We have a new member of the Yewfield family. On a flower reconnaissance up in one of our meadows called Raise How, spelled on the 1880 map as Wrays How, which I prefer, as there is probably a more interesting story behind that name, is a raptor box we set up 5 years ago. This is the first year it has been occupied and by none other than a barn owl. We have never seen a barn owl up at this elevation as they tend to stick to valley fields and meadows. Further inspection is necessary to see if there is brood. Now that would be treat. The owl box overlooks a wet sedge meadow which should be good hunting ground for voles, a barn owl’s favourite food. Also we take the ponies off the meadows for the summer so that we can make hay and wild flowers can set seed so there is lots of prime habitat for voles. There does seem to be a vole explosion this year and the little varmints are causing us headaches in the polytunnel where we grow our veg. I shall send a message by owl mail (remember Harry Potter’s owl Hedwig?) to our resident owl to do a few polytunnel fly throughs.
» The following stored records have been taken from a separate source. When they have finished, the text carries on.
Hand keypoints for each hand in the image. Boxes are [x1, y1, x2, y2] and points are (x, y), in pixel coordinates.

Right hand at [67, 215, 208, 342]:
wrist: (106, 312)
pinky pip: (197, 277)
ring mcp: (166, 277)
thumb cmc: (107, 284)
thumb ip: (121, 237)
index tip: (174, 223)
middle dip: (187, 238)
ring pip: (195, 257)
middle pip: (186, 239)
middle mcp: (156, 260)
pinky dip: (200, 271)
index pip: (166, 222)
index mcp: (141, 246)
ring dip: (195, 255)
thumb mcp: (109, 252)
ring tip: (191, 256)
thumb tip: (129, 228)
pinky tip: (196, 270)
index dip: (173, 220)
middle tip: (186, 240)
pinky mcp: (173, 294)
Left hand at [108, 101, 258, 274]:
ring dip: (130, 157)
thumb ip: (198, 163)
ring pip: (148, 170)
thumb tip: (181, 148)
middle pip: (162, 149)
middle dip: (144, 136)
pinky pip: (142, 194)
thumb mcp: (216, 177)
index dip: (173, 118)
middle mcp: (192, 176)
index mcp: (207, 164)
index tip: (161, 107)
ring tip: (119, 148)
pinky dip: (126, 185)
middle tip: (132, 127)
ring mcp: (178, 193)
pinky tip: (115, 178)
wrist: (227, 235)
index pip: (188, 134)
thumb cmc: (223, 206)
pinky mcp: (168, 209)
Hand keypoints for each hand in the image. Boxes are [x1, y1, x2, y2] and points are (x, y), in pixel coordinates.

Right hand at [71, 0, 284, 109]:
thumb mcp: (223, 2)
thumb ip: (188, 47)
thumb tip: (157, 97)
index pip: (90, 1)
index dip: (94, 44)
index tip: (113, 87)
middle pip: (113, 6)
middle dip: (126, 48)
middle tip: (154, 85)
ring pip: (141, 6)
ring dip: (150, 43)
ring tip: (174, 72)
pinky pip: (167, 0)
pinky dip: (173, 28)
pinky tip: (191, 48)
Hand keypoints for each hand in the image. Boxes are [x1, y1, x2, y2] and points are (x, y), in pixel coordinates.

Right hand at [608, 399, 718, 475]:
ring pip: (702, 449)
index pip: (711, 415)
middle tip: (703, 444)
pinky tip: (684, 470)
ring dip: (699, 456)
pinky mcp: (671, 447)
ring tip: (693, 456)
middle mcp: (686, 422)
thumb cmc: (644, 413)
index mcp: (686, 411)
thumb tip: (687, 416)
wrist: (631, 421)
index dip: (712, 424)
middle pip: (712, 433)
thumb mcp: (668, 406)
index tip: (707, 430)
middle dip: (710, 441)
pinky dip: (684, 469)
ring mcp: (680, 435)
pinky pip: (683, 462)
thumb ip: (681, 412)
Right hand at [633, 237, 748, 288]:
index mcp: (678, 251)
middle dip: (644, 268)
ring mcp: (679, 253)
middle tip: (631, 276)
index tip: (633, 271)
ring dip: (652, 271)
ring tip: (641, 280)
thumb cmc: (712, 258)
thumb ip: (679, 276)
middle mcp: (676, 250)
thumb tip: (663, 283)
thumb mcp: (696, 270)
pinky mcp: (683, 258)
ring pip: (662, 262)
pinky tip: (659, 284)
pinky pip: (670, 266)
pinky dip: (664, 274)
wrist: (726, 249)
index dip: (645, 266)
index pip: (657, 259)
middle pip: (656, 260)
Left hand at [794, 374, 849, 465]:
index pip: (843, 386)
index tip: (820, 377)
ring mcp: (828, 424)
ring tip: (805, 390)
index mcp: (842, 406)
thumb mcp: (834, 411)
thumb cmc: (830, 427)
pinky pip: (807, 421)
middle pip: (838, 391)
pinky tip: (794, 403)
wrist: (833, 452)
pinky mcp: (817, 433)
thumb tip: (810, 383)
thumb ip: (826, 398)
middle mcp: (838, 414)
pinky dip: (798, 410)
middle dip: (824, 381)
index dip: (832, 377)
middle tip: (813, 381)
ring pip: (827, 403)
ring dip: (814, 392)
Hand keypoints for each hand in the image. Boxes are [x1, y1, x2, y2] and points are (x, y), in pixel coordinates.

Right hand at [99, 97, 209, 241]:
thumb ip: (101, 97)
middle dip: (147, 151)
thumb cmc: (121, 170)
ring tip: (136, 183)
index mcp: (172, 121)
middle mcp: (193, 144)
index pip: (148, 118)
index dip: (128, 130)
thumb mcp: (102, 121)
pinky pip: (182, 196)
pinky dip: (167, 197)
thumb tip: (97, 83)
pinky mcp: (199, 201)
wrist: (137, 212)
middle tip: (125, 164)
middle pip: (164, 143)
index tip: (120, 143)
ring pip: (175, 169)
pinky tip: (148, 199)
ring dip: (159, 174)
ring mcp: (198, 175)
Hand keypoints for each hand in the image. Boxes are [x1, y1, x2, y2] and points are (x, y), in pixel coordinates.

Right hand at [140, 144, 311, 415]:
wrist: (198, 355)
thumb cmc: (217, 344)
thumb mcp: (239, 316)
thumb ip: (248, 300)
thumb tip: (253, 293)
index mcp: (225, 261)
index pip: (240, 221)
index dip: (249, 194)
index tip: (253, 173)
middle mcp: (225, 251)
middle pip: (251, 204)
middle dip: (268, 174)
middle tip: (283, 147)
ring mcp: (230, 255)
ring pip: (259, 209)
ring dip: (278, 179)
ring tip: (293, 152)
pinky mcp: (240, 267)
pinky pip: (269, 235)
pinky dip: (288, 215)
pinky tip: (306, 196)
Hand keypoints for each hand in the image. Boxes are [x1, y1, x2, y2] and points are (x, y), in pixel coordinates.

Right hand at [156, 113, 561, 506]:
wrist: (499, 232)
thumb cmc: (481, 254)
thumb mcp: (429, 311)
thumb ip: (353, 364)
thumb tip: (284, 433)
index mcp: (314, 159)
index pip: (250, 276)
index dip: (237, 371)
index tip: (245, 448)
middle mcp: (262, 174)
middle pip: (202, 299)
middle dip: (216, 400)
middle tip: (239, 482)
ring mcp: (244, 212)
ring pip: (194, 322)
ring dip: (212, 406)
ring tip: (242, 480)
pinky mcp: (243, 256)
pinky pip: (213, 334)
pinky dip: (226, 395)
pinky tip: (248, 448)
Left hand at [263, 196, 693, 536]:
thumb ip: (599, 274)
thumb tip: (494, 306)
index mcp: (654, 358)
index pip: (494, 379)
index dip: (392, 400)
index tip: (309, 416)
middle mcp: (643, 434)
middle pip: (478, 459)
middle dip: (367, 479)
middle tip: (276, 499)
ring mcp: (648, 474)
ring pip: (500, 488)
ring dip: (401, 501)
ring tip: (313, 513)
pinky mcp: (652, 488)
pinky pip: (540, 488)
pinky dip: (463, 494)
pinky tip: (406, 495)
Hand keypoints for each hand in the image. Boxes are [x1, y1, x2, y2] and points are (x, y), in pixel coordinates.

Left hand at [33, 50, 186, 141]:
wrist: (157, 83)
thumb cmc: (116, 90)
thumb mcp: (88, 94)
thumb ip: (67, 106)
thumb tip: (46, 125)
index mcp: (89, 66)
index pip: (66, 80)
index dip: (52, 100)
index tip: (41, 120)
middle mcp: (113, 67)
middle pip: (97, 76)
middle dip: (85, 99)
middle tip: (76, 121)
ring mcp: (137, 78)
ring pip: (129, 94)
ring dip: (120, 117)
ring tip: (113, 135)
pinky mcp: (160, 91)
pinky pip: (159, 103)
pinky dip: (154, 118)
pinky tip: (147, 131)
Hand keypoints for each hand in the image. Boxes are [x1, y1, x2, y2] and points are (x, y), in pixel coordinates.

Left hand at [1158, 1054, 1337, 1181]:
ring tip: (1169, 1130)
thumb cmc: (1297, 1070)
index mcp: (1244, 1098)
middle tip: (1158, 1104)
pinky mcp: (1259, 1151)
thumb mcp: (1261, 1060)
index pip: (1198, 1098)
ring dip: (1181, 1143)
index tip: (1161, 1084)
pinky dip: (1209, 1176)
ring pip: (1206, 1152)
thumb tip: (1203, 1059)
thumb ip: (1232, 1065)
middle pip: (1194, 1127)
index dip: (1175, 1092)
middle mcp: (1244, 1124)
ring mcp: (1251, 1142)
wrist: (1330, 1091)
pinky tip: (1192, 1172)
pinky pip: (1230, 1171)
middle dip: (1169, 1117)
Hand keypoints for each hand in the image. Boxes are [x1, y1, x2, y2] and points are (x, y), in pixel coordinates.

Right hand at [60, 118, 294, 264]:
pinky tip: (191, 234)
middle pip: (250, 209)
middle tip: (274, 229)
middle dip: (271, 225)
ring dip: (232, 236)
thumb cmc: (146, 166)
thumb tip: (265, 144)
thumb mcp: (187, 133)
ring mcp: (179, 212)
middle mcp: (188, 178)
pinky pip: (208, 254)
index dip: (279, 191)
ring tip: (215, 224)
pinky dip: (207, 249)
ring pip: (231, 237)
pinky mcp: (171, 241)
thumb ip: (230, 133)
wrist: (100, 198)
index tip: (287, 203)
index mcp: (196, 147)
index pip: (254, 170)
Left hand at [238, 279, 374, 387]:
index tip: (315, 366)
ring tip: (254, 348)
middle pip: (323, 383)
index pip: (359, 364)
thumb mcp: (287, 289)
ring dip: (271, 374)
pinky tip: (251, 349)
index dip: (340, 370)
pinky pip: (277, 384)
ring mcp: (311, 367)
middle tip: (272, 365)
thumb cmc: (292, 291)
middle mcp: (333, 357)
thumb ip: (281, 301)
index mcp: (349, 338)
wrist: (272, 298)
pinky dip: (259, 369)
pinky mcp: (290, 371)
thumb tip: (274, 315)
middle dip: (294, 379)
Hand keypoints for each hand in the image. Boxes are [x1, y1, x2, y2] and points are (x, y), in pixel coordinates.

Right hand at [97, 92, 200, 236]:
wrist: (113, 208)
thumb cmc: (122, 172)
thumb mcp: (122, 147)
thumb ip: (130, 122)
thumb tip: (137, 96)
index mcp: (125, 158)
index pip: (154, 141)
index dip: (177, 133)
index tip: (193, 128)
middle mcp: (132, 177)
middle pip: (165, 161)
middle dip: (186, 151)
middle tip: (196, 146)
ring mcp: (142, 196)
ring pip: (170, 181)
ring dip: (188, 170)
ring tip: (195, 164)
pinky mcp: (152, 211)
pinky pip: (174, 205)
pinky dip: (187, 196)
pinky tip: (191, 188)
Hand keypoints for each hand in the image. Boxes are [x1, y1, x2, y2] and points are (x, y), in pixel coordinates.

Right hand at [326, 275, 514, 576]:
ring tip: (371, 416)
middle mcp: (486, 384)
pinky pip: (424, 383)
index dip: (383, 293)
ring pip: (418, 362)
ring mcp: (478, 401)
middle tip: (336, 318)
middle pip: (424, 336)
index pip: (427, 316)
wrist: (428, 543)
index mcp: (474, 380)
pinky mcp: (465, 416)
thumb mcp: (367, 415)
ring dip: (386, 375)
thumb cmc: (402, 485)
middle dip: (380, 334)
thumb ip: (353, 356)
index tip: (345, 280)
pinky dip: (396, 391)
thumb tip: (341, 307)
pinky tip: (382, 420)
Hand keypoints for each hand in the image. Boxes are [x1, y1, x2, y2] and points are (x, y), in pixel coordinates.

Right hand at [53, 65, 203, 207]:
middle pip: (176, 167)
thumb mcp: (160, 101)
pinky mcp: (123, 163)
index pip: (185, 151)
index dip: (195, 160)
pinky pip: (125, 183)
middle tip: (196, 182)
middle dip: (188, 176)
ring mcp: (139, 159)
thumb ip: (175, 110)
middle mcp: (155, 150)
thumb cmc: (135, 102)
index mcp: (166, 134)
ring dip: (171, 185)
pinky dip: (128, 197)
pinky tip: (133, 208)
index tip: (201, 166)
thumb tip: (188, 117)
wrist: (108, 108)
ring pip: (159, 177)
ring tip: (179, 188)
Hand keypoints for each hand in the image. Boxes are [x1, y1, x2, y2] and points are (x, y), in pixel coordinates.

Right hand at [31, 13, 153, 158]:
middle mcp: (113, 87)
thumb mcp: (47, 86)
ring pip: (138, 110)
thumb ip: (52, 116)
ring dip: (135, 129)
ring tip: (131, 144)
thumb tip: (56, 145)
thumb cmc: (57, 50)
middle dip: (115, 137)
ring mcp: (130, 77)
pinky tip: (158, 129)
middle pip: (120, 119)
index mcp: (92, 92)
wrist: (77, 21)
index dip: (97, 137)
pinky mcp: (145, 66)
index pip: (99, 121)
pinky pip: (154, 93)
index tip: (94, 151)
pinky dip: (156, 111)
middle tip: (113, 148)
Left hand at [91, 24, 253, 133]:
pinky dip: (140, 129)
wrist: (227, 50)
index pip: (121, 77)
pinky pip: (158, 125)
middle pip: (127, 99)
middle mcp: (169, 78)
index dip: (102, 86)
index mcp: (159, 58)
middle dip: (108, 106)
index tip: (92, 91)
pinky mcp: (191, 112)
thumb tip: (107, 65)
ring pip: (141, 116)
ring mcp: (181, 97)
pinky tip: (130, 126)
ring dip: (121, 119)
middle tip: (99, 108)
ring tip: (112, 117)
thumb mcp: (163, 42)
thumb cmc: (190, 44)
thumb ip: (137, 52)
Still with bird news, the swifts have left for sunnier climes. It is always a sad time to see them go but go they must. We had two nesting in different parts of the house but, poor things, it has been a dismal summer for them. Not only for them, but for our bees as well. The nectar gathering season looked very promising with the warm dry spell in June. However July and August have been a washout up here. One of our hives had lost their queen and we had a choice of uniting it to another hive or requeening with a bought in queen. I have never done requeening before so I was keen to give it a try. I paid around £40 online for a ‘ready to lay’ Buckfast queen from the apiaries at Buckfast Abbey in Devon which are reputed to be productive but also mild mannered. She came with a few attendants in a small cage in the post and when we told the post lady that she was carrying a queen she had a right giggle. After a few days introduction in the closed cage so that her pheromones will spread and the other bees will accept her she was set free. So far so good. When I looked in the other day she had settled in nicely with lots of young brood in the cells. One of our other hives has been very productive this year and if you come to stay this summer do buy a jar of honey!

Our new Buckfast queen with attendants in her cage which came through the post

What the unusual weather this summer has done is produced a bumper blackberry harvest. Brambles have spread through are young woodlands after larches had to be removed because of larch disease and although being a nuisance to access parts of the newly planted woodland they have been a boon for the bees when they are flowering and birds, especially warblers, for both ground nesting cover and for blackbirds and thrushes for the berries. As most of our woodland is newly planted we thought it would be good to do a baseline survey of flora and a bird count so that we can see the change over time as the trees and shrubs grow. Will bramble and bracken dominate and shade out other plants from growing? Will we need to control them in our woods as we do in our meadows? These are questions a baseline survey can address. We have been recording flora in 5m square plots on a fixed transect and marked these on a map with coordinates although a cleverer person would be using GPS these days.

We have been happy with tree and shrub sapling growth this year although at the end of the June drought we were worried we had lost many. Most, however, seem to have rallied in July and have since put on a lot of growth. The other plant that has put on a lot of growth is bracken. We roll or bash it every year along the edges of the meadows and around young trees but this year it has grown as if on steroids. And of course along with bracken come ticks. In future we may have to bash it more than once or it will take over as it has done on most of the fells of the Lake District. Having 'structural heterogenity' as Isabella Tree describes it in her new book 'Wilding' is a necessary thing for species diversity within habitats. It is certainly preferable to a monoculture of bracken or for that matter bramble taking over our fields and woodlands. Here in the Lakes 'wilding' requires some interference if one is aiming for biodiversity.

Waste high bracken which dominates the fells of the Lake District

Breaking news! We have just had a window of four days of dryish weather so we cut, dried and baled our flower rich meadow hay for the winter. We borrowed another hand baler from a neighbour and managed to make 139 bales on Thursday just before the rain set in. What a relief!